I have done this process before.

%telinit 1
%mkdir mnt/var
%mkdir mnt/usr
%mount /dev/whatever 4 new var /mnt/var
%mount /dev/whatever 4 new usr /mnt/usr
%cp -a /usr/* /mnt/var
%cp -a /var/* /mnt/usr
%umount /mnt/var
%umount /mnt/usr
%rm -r /mnt/var
%rm -r /mnt/usr
%umount /var
%umount /usr
%mv  /var /var.old
%mv /usr /usr.old
%mkdir /var
%mkdir /usr
%mkdir /dev/whatever 4 new var /var
%mkdir /dev/whatever 4 new usr /usr

update /etc/fstab to reflect new changes

%telinit 2

to come back to multiuser

Please note that above steps are from memory - no guarantees - it worked
for me atleast three times. make backups blah blah.

Good luck


Shri

 
 On Tue, 12 Mar 2002 15:33:55 +0200 (EET)

(Extracted data entries)
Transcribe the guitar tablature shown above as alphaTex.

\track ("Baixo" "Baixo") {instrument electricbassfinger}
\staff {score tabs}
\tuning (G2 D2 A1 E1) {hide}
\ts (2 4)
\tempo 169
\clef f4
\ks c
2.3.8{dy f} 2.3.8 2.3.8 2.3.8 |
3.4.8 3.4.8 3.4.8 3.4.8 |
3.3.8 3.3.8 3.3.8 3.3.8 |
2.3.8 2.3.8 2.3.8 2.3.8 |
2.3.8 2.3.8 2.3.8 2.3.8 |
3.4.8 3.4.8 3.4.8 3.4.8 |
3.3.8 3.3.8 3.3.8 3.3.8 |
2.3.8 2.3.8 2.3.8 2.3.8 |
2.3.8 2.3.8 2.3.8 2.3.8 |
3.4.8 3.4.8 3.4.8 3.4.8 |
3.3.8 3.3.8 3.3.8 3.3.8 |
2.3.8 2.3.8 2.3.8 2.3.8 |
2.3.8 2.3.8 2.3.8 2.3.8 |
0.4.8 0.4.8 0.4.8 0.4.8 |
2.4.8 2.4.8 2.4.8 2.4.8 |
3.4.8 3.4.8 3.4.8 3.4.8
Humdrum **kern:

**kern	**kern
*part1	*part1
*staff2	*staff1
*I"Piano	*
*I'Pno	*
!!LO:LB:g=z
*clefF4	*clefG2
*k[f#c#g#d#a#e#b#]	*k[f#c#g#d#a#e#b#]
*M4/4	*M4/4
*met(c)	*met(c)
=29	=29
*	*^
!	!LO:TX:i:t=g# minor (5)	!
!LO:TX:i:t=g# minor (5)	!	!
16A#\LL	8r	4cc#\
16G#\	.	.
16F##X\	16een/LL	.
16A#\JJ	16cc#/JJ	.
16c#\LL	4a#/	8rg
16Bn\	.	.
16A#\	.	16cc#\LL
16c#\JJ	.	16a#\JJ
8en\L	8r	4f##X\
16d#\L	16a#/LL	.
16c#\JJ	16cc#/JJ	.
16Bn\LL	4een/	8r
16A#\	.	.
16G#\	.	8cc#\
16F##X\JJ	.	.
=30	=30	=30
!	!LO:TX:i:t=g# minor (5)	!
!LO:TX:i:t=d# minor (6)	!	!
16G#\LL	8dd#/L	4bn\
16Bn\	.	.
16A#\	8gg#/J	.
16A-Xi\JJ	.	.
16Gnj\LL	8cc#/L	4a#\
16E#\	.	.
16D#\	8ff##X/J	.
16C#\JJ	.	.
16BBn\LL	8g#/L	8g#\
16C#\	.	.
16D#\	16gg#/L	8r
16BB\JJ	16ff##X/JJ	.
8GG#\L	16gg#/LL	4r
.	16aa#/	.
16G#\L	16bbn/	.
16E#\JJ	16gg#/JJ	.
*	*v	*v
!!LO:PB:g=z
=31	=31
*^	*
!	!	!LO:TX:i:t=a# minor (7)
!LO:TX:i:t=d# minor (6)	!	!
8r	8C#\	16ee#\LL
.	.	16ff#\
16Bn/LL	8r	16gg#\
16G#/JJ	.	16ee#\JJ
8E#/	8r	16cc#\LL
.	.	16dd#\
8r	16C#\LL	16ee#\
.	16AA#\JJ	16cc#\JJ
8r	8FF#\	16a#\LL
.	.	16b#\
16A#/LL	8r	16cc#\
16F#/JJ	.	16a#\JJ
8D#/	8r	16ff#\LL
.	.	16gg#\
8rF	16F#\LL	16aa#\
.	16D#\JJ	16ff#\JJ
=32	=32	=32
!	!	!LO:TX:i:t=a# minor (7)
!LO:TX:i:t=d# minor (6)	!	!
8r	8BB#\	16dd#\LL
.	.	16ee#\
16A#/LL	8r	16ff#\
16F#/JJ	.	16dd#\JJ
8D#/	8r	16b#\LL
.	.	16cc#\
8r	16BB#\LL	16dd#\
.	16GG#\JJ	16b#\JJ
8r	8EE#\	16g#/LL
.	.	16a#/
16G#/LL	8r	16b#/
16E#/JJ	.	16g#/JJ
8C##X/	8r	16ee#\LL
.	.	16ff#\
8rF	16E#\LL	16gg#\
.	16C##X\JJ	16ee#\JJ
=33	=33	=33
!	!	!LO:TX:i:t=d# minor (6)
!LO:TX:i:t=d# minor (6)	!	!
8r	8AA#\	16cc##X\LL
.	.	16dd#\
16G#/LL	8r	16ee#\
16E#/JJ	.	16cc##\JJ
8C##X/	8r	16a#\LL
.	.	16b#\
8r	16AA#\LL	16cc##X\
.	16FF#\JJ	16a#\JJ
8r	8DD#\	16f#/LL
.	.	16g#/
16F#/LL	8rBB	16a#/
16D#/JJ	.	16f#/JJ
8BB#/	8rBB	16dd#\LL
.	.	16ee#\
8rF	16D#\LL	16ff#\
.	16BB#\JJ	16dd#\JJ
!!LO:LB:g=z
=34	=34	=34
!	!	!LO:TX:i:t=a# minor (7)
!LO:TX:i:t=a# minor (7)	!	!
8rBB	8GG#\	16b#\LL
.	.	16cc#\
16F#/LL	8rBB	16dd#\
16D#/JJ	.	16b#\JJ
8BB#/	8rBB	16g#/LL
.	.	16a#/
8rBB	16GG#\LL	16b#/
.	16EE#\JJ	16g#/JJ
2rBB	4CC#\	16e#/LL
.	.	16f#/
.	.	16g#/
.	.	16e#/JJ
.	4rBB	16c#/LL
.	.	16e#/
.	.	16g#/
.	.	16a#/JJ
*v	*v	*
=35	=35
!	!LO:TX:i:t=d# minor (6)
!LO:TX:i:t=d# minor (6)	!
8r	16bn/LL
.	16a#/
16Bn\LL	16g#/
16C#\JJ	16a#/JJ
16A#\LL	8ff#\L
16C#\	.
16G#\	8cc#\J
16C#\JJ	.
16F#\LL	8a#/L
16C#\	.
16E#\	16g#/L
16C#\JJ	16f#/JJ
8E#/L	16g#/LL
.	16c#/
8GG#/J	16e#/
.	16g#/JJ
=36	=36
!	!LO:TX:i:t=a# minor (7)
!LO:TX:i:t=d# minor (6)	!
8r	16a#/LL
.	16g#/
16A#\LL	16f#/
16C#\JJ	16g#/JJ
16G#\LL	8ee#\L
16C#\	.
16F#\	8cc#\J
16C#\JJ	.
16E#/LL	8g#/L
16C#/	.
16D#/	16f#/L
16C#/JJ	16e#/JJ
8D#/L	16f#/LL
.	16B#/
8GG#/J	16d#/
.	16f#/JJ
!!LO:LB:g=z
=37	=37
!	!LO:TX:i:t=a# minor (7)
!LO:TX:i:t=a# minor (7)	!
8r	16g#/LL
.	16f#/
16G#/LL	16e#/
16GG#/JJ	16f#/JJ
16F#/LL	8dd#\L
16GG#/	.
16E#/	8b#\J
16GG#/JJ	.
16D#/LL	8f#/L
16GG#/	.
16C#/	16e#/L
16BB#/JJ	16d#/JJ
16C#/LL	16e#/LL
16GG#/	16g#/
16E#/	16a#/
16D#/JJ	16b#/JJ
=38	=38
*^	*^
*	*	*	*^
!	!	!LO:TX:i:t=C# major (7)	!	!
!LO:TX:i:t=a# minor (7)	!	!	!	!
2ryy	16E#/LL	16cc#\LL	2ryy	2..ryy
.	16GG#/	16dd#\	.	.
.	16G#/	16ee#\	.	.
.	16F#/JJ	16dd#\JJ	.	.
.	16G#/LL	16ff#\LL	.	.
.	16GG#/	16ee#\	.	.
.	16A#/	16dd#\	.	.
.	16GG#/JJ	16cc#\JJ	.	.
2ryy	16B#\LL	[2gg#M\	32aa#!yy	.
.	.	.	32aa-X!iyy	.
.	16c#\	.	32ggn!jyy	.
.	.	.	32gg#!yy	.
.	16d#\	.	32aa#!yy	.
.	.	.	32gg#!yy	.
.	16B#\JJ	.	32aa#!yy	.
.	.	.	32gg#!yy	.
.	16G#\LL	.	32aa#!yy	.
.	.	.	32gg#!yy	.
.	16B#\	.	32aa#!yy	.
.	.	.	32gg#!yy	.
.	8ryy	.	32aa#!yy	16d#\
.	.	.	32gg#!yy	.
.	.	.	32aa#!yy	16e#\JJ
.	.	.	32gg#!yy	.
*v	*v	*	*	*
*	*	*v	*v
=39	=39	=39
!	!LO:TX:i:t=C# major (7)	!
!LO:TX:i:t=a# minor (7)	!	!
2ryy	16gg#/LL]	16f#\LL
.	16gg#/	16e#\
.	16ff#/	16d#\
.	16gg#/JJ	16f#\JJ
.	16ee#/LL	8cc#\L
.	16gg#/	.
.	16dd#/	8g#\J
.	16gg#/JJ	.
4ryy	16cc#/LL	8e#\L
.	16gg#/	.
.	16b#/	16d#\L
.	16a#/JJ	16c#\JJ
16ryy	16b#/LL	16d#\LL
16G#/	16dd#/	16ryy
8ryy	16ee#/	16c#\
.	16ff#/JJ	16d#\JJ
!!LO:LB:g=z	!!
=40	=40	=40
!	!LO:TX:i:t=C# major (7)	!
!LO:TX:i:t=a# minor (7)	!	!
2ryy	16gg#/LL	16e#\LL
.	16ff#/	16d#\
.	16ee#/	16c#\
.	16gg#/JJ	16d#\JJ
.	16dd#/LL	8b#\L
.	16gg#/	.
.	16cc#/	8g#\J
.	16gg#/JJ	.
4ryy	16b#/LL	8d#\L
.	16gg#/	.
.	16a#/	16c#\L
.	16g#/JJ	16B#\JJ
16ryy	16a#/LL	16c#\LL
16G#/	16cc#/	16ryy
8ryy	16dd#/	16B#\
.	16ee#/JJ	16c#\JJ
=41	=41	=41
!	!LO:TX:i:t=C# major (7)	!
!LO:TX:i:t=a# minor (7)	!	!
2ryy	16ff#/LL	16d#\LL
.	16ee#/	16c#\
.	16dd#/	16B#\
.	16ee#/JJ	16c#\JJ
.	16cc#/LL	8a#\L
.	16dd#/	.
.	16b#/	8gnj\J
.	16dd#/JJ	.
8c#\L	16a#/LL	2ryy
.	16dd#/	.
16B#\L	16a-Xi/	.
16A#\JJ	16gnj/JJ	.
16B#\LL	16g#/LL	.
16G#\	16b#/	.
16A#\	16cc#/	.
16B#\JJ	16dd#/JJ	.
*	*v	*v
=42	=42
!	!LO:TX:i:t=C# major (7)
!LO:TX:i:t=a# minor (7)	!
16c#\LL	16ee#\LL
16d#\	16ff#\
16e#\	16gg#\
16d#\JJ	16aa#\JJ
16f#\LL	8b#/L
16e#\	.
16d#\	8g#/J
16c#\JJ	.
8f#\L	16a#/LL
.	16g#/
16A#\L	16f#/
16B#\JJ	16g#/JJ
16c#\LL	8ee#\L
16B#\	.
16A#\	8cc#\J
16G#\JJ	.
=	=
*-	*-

Given problem:
In the post with the shell commands, how many times does the writer say the steps worked?

Response for this exercise:
At least three times.